(719f) Solvation Structure and Behavior of Lithium Polysulfide Species in Electrolytes of Lithium-Sulfur Batteries

Batteries with large amounts of energy storage are needed to meet the requirements of modern technology and electronics like electric vehicles or cell phones. Current lithium ion batteries are unable to meet these modern energy demands; new battery technology is required. The lithium-sulfur (Li-S) battery is promising technology that has the theoretical energy capacity to meet societal needs. However, several large issues plague Li-S battery performance such as the polysulfide shuttle reaction which results from migration to the anode side of soluble Li polysulfide species formed at the cathode surface. The dissolution of polysulfide species in the electrolyte is the fundamental problem with this parasitic shuttle reaction.
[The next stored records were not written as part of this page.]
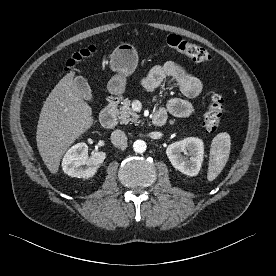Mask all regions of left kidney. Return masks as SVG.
<instances>
[{"mask_svg": "<svg viewBox=\"0 0 276 276\" xmlns=\"http://www.w3.org/2000/svg\"><path fill=\"white\" fill-rule=\"evenodd\" d=\"M166 154L175 169L185 175L196 176L203 162L204 144L199 138L188 137L170 144Z\"/></svg>", "mask_w": 276, "mask_h": 276, "instance_id": "1", "label": "left kidney"}]
</instances>
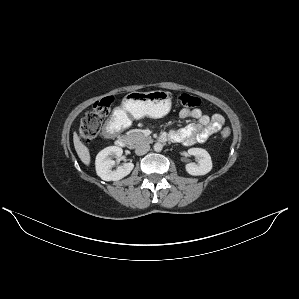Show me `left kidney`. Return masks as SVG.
I'll return each mask as SVG.
<instances>
[{
    "label": "left kidney",
    "mask_w": 299,
    "mask_h": 299,
    "mask_svg": "<svg viewBox=\"0 0 299 299\" xmlns=\"http://www.w3.org/2000/svg\"><path fill=\"white\" fill-rule=\"evenodd\" d=\"M188 154L197 158L198 165L188 163L185 166L186 171L193 176L205 175L212 170V160L209 153L202 148H190Z\"/></svg>",
    "instance_id": "obj_1"
}]
</instances>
However, the solvation structure and fundamentals are not well known due to the complex interactions and chemistry in Li-S batteries. The molecular processes are difficult to study experimentally and therefore are not well understood.

Quantum density functional theory (DFT) and ab-initio molecular dynamics (AIMD) were used to investigate and screen different electrolyte compositions in order to identify the structure and behavior of lithium and polysulfide solvation. Promising and interesting electrolyte interactions can be identified by computational simulations to help with experimental design of batteries. Electrolytes consisting of dimethoxyethane, dioxolane, and fluorinated ethers were investigated. We determined thermodynamically favorable solvation structures, degree of dissociation of lithium polysulfides, and established the basis for a rational design that may improve overall Li-S battery performance by reducing the shuttle redox reaction.